TASK OBJECTIVE
Copy the entries word for word, from the line holding "How many lines are shown in the chart?" through the end of the entries, both ends included. Leave the pictures out.

··········

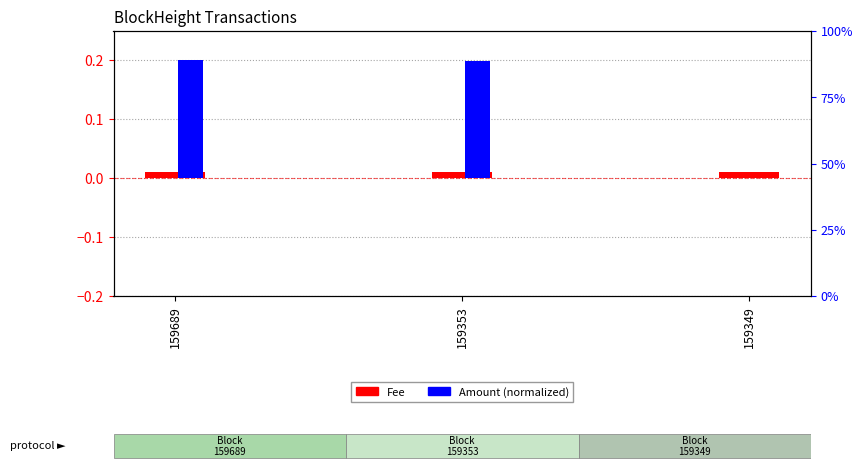

The Fee series shows 0.0 at 159349. True or false?

True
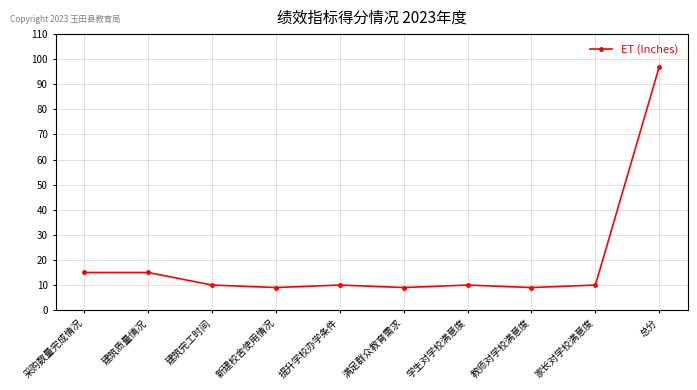

How many lines are shown in the chart?

1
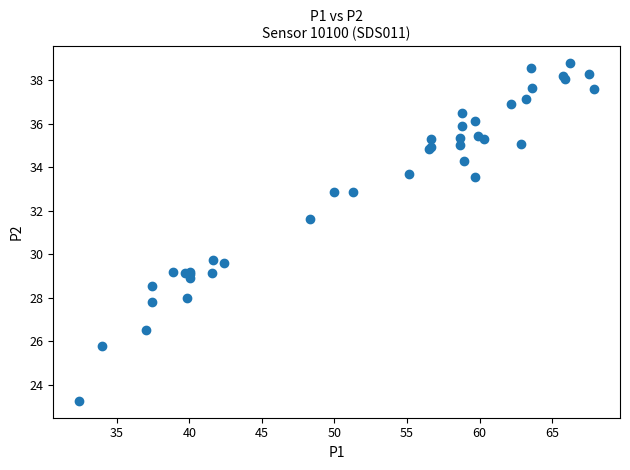

What Y value in the scatter plot is closest to 31?

31.6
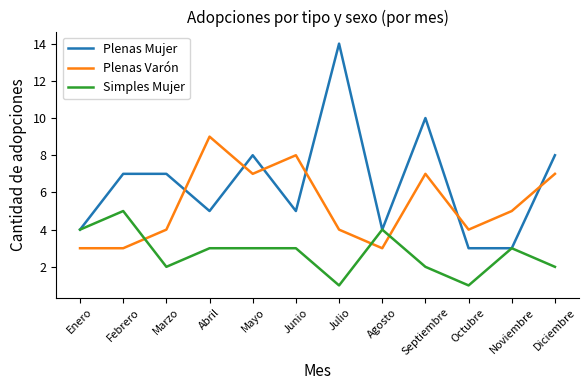

How many intersections are there between Simples Mujer and Plenas Varón?

3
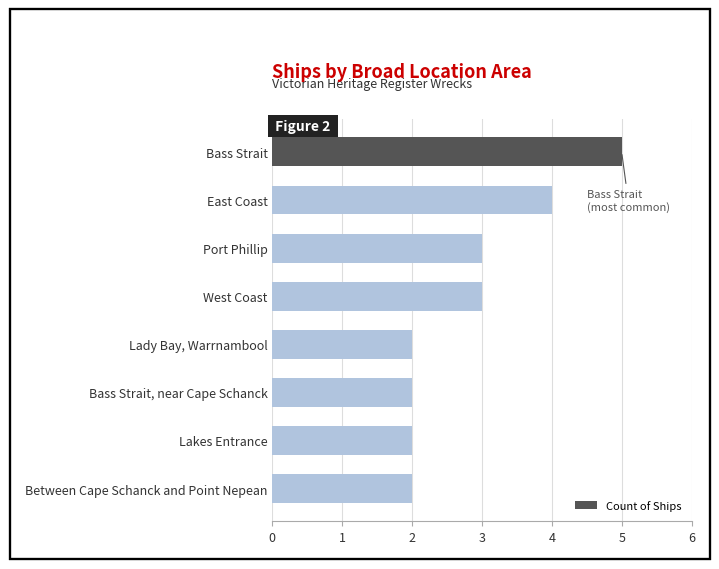

How many series are shown in this chart?

1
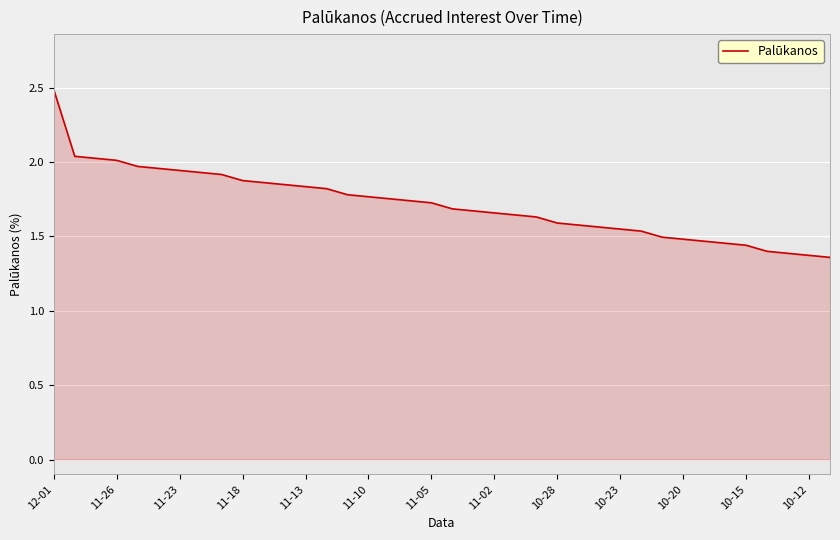

What is the difference between the maximum and minimum values?

1.1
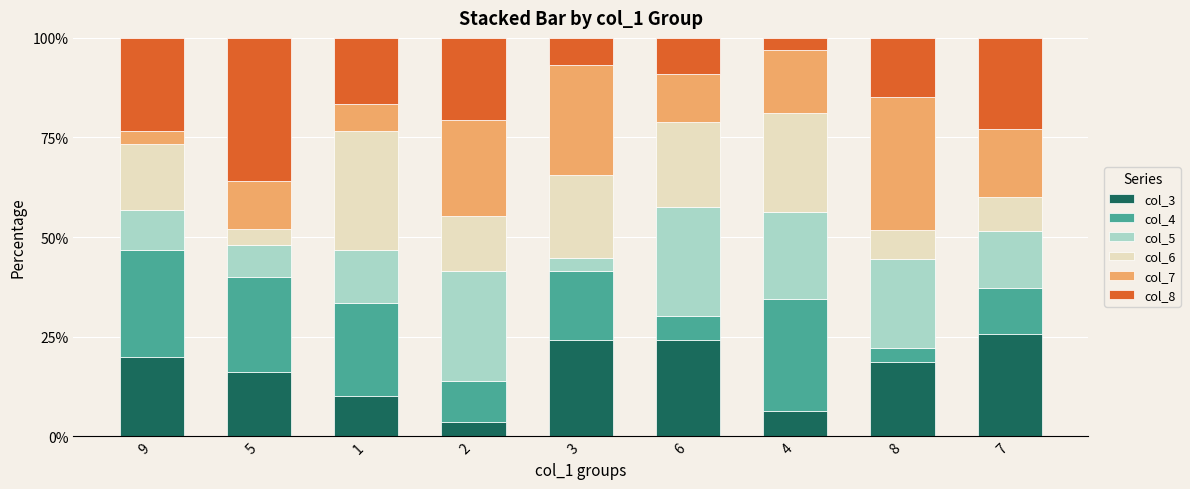

What is the total value across all series at 6?

100.0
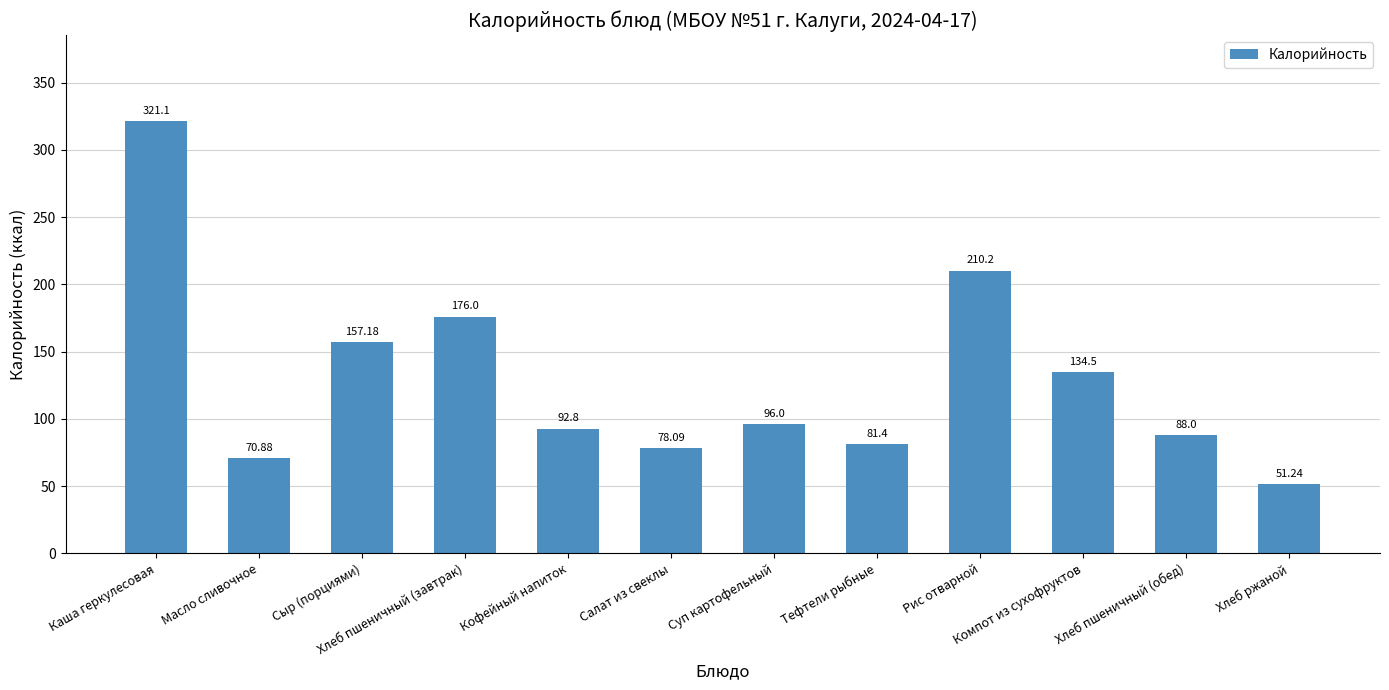

Reading left to right, list all the values displayed in this chart.

Каша геркулесовая=321.1	Масло сливочное=70.9	Сыр (порциями)=157.2	Хлеб пшеничный (завтрак)=176.0	Кофейный напиток=92.8	Салат из свеклы=78.1	Суп картофельный=96.0	Тефтели рыбные=81.4	Рис отварной=210.2	Компот из сухофруктов=134.5	Хлеб пшеничный (обед)=88.0	Хлеб ржаной=51.2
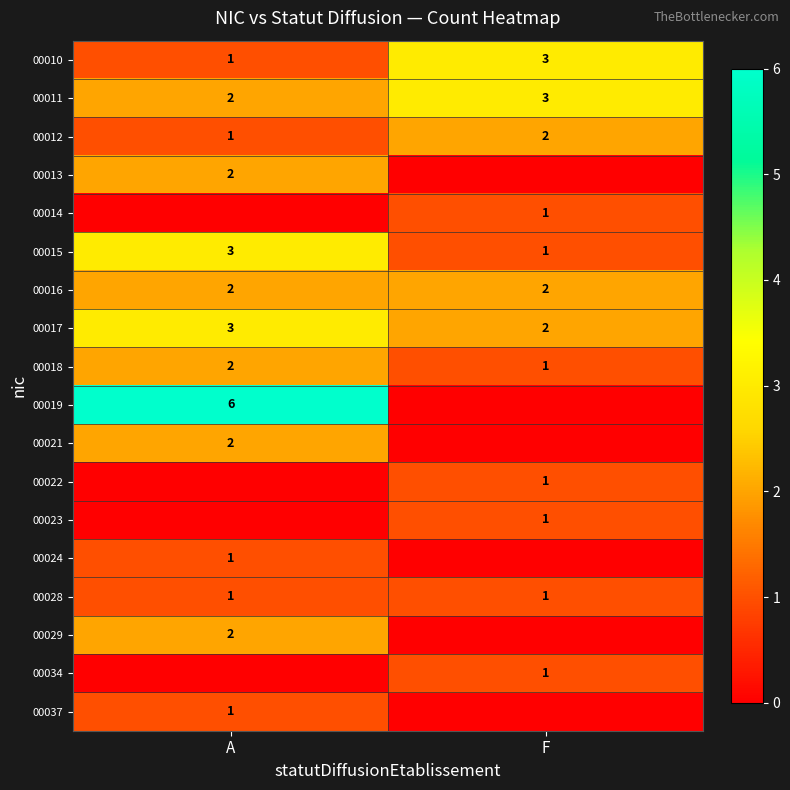

Between F and A, which is larger?

F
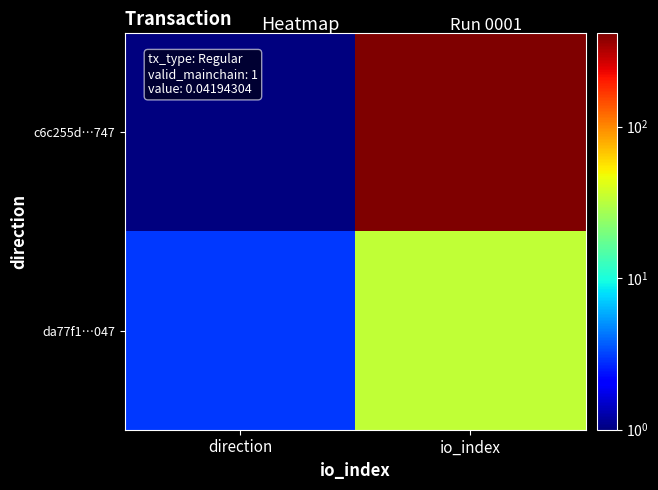

Which series has the largest total across all categories?

c6c255d…747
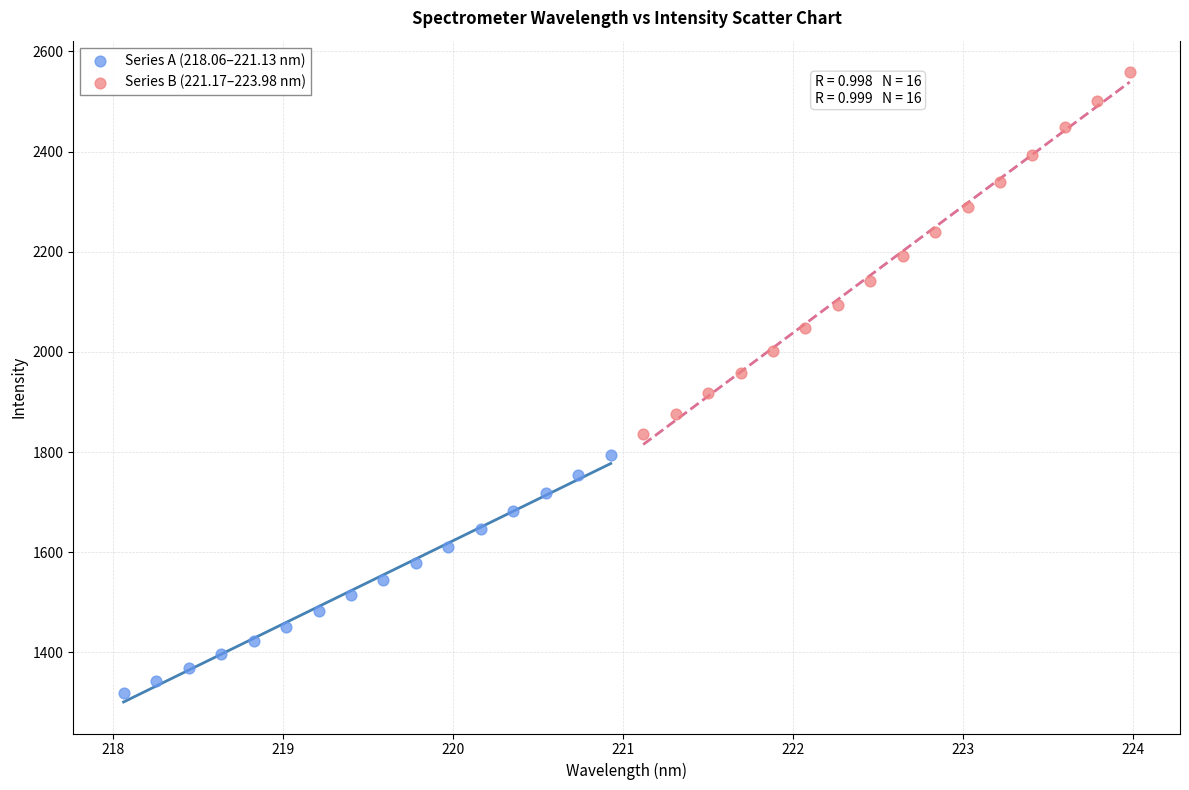

Which series has the widest spread of Y values?

Series B (221.17–223.98 nm)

··········

EXPECTED ANSWER
How many lines are shown in the chart?

1

What Y value in the scatter plot is closest to 31?

31.6

How many intersections are there between Simples Mujer and Plenas Varón?

3

How many series are shown in this chart?

1

What is the difference between the maximum and minimum values?

1.1

What is the total value across all series at 6?

100.0

Reading left to right, list all the values displayed in this chart.

Каша геркулесовая=321.1	Масло сливочное=70.9	Сыр (порциями)=157.2	Хлеб пшеничный (завтрак)=176.0	Кофейный напиток=92.8	Салат из свеклы=78.1	Суп картофельный=96.0	Тефтели рыбные=81.4	Рис отварной=210.2	Компот из сухофруктов=134.5	Хлеб пшеничный (обед)=88.0	Хлеб ржаной=51.2

Between F and A, which is larger?

F

Which series has the largest total across all categories?

c6c255d…747

Which series has the widest spread of Y values?

Series B (221.17–223.98 nm)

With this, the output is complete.